La demande à ce titre de la société en nom collectif [7] Hôtel Paris Les Puces SNC, qui succombe, sera en revanche rejetée.
Sur l’exécution provisoire
Selon l’article 514 du code de procédure civile, les décisions de première instance sont de droit exécutoires à titre provisoire à moins que la loi ou la décision rendue n’en dispose autrement.

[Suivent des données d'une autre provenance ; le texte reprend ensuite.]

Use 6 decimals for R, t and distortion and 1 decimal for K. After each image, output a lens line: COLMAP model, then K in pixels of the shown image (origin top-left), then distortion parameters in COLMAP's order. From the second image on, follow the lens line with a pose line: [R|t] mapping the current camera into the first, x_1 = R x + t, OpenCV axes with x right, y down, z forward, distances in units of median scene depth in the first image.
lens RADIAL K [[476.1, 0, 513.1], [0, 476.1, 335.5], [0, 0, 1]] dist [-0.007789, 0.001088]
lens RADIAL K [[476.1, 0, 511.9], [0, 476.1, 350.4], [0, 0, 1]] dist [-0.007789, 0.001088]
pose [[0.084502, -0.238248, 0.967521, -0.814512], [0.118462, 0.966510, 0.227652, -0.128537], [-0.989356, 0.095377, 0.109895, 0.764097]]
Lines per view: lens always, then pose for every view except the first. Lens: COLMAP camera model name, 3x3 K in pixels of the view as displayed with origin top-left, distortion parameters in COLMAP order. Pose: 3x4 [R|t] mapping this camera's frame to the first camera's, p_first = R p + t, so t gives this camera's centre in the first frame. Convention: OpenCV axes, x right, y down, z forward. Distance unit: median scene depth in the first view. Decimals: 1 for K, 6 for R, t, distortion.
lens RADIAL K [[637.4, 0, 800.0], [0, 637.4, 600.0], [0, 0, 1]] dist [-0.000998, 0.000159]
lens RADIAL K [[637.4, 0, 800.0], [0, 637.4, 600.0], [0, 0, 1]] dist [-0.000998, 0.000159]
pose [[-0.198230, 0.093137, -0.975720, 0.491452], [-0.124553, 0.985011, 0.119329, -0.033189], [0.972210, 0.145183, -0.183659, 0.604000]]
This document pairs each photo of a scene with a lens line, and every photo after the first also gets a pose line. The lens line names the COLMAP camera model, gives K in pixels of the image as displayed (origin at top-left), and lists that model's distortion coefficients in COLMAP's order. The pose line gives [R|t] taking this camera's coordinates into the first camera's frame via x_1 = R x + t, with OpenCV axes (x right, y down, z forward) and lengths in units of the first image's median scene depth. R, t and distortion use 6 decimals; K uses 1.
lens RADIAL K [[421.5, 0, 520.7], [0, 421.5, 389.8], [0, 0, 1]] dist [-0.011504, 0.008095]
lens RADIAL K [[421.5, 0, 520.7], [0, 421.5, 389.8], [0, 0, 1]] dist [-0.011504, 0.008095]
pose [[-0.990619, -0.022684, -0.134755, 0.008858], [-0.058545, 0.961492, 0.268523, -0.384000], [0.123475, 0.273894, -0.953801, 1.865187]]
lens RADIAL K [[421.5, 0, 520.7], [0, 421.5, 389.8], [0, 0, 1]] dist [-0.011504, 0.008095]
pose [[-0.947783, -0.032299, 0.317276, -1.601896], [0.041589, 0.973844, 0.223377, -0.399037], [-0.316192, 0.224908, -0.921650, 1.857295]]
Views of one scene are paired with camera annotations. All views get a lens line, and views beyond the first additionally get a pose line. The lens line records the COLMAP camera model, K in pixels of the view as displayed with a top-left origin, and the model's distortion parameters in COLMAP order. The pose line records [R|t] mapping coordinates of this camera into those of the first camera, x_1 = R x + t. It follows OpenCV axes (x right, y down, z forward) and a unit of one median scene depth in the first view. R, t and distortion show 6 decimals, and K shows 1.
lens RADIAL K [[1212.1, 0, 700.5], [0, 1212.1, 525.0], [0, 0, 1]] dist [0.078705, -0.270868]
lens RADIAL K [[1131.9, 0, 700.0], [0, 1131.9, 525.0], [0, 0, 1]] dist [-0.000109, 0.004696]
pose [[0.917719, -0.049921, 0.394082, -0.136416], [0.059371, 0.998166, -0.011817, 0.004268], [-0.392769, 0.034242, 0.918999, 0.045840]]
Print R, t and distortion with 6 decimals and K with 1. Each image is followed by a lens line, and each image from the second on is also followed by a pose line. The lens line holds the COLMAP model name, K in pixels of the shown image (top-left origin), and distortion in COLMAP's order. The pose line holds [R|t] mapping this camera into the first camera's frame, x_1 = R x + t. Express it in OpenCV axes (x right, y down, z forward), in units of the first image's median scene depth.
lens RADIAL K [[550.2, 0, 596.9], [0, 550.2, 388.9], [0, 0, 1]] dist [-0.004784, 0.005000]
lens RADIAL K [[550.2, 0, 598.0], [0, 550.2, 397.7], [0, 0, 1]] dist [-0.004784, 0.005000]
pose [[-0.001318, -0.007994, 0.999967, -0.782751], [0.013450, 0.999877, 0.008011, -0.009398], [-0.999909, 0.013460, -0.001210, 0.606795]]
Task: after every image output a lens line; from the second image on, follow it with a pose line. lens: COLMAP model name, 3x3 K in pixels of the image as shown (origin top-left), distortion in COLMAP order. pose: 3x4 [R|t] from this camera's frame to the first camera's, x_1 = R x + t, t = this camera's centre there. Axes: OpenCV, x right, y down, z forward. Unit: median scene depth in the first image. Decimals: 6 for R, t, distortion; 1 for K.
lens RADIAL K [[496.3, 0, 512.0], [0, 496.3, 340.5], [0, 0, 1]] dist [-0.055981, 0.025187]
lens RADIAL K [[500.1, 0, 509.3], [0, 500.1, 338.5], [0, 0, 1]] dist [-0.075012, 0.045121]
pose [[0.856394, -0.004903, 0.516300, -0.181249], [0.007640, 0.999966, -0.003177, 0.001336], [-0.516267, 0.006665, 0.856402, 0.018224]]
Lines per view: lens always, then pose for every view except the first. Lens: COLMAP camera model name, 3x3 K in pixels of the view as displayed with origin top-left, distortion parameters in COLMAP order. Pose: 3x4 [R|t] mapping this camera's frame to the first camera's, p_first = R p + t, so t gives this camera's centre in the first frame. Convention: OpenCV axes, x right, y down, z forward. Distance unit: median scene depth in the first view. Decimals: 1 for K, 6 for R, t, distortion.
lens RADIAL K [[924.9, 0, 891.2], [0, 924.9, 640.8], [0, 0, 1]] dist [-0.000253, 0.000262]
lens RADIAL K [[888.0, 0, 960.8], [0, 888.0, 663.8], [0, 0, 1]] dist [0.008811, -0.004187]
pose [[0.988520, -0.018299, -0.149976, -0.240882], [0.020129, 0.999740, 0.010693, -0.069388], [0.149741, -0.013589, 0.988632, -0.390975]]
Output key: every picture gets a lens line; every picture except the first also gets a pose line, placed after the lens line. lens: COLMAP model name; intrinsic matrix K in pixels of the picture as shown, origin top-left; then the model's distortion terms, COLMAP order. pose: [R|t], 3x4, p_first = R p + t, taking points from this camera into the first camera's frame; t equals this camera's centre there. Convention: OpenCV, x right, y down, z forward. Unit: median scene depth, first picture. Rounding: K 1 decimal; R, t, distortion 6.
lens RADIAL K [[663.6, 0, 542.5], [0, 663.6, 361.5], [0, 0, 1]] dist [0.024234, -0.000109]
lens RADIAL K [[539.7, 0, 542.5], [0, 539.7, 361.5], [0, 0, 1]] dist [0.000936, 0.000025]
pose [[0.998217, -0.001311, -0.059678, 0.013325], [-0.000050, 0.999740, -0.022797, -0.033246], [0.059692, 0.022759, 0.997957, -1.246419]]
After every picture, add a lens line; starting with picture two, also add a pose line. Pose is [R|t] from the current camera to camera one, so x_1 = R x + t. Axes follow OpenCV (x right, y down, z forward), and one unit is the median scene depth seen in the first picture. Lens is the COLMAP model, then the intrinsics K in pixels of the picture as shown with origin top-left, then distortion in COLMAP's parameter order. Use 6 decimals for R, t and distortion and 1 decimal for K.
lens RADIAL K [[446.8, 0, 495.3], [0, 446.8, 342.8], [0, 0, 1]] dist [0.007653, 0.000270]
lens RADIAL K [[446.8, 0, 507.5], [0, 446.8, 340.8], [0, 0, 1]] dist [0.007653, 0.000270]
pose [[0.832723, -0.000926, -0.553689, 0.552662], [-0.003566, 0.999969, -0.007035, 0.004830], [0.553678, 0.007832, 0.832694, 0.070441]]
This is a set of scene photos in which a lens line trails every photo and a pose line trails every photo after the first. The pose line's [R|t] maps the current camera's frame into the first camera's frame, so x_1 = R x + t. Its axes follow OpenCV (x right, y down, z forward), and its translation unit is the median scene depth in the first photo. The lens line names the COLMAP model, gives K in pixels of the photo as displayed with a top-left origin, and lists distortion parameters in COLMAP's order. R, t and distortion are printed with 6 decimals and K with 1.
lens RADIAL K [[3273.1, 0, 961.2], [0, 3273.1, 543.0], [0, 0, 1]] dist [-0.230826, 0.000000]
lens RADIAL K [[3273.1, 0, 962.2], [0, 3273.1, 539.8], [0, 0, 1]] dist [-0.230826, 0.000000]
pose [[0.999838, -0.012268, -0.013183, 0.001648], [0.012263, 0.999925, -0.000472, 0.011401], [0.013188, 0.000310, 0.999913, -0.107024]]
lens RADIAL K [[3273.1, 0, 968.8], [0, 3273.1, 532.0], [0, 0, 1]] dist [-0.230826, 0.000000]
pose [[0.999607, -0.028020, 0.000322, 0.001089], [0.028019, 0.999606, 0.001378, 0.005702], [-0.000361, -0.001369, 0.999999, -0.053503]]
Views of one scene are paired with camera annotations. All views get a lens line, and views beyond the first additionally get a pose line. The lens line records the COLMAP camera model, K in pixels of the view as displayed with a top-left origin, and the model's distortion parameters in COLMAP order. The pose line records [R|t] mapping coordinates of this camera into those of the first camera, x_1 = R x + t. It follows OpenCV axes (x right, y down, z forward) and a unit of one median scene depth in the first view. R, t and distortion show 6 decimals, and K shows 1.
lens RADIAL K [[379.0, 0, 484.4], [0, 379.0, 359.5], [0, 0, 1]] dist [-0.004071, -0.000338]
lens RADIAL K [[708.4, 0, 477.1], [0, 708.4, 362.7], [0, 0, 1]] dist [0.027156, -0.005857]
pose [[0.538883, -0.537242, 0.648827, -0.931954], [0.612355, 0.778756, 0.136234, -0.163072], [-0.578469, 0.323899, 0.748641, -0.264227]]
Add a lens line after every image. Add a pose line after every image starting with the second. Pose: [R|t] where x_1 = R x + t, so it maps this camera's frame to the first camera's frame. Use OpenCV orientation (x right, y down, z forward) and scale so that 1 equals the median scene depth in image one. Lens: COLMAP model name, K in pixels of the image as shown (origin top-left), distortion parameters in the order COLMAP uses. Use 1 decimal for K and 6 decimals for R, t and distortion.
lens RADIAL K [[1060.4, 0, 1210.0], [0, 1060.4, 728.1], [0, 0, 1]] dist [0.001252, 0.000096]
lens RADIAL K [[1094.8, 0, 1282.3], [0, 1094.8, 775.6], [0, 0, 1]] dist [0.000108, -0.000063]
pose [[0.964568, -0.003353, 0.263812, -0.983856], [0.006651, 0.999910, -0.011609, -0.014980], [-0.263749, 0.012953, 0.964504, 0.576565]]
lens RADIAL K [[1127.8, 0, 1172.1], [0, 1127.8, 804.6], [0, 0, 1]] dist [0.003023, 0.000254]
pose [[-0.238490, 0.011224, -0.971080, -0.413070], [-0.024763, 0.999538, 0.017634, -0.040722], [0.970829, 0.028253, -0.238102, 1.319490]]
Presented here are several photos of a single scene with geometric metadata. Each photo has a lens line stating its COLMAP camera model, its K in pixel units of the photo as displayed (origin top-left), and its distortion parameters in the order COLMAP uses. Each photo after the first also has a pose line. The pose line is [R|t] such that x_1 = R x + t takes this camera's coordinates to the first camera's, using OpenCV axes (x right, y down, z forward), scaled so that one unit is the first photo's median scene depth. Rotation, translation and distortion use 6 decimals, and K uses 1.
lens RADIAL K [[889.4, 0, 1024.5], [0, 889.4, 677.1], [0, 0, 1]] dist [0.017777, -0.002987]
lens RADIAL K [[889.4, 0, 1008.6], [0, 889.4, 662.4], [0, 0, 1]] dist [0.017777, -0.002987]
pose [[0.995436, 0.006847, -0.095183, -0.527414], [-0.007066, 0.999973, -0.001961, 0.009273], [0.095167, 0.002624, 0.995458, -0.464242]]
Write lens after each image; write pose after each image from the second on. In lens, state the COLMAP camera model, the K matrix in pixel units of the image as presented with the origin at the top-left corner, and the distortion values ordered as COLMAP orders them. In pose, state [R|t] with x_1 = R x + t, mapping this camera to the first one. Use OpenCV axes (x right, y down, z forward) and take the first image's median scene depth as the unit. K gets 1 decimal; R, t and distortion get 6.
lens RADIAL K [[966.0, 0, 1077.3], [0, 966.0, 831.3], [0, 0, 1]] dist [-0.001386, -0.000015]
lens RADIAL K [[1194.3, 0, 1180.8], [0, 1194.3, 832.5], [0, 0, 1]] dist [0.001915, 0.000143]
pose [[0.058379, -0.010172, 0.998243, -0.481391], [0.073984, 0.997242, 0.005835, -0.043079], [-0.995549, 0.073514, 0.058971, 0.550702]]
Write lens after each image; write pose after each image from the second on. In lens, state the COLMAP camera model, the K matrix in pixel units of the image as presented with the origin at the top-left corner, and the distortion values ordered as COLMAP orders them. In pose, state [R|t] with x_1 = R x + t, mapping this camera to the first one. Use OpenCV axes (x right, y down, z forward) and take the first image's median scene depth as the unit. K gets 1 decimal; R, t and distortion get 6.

L’article 514-1 du même code dispose que le juge peut écarter l’exécution provisoire de droit, en tout ou partie, s’il estime qu’elle est incompatible avec la nature de l’affaire.
En l’espèce, aucune circonstance ne justifie de déroger à l’exécution provisoire de droit de la présente décision en application des dispositions précitées.
PAR CES MOTIFS
Le tribunal, statuant publiquement, en premier ressort, par jugement contradictoire, prononcé par mise à disposition au greffe,
Rejette la demande visant à voir prononcer la nullité du rapport d’expertise judiciaire déposé par M. [X] [O] le 31 janvier 2023 ;
Déclare recevable l’intervention volontaire de M. [V] [R] et Mme [U] [T] à la présente procédure ;
Condamne la société en nom collectif [7] Hôtel Paris Les Puces SNC à payer à M. [V] [R] la somme de 6.000 euros au titre de son préjudice de jouissance ;
Condamne la société en nom collectif [7] Hôtel Paris Les Puces SNC à payer à M. [V] [R] la somme de 300 euros au titre du remboursement de la facture d’expertise locative ;
Condamne la société en nom collectif [7] Hôtel Paris Les Puces SNC à payer à M. [V] [R] la somme de 10.000 euros au titre de son préjudice moral ;
Déboute M. [V] [R] de sa demande d’indemnisation de 46.875 euros au titre de la perte de valeur de son bien immobilier ;
Condamne la société en nom collectif [7] Hôtel Paris Les Puces SNC à payer à Mme [U] [T] la somme de 6.000 euros au titre de son préjudice de jouissance ;
Condamne la société en nom collectif [7] Hôtel Paris Les Puces SNC à payer à Mme [U] [T] la somme de 6.000 euros au titre de son préjudice moral ;
Déboute Mme [U] [T] de sa demande d’indemnisation de 132.500 euros au titre de la perte de valeur de son bien immobilier ;
Déboute M. [V] [R] et Mme [U] [T] de leur demande visant à ordonner à la société en nom collectif [7] Hôtel Paris Les Puces SNC l’arrêt de toutes activités extérieures dans la cour, le hall et sur les terrasses de leur établissement principal sis [Adresse 3] à [Localité 8] jusqu’à la réalisation des travaux d’isolation phonique et visuelle tels que décrits dans le rapport d’expertise du 31 janvier 2023 (couverture en dur des lieux) sous astreinte de 1.000,00 € par jour de retard ;
Condamne la société en nom collectif [7] Hôtel Paris Les Puces SNC à payer à M. [V] [R] la somme de 5.000 euros en application de l’article 700 du code de procédure civile ;
Condamne la société en nom collectif [7] Hôtel Paris Les Puces SNC à payer à Mme [U] [T] la somme de 5.000 euros en application de l’article 700 du code de procédure civile ;
Déboute la société en nom collectif [7] Hôtel Paris Les Puces SNC de sa demande au titre de l’article 700 du Code de procédure civile ;
Condamne la société en nom collectif [7] Hôtel Paris Les Puces SNC aux entiers dépens ;
Rappelle que la présente décision est exécutoire de plein droit par provision.
La minute est signée par Madame Tiphaine SIMON, juge, assistée de Madame Maud THOBOR, greffière.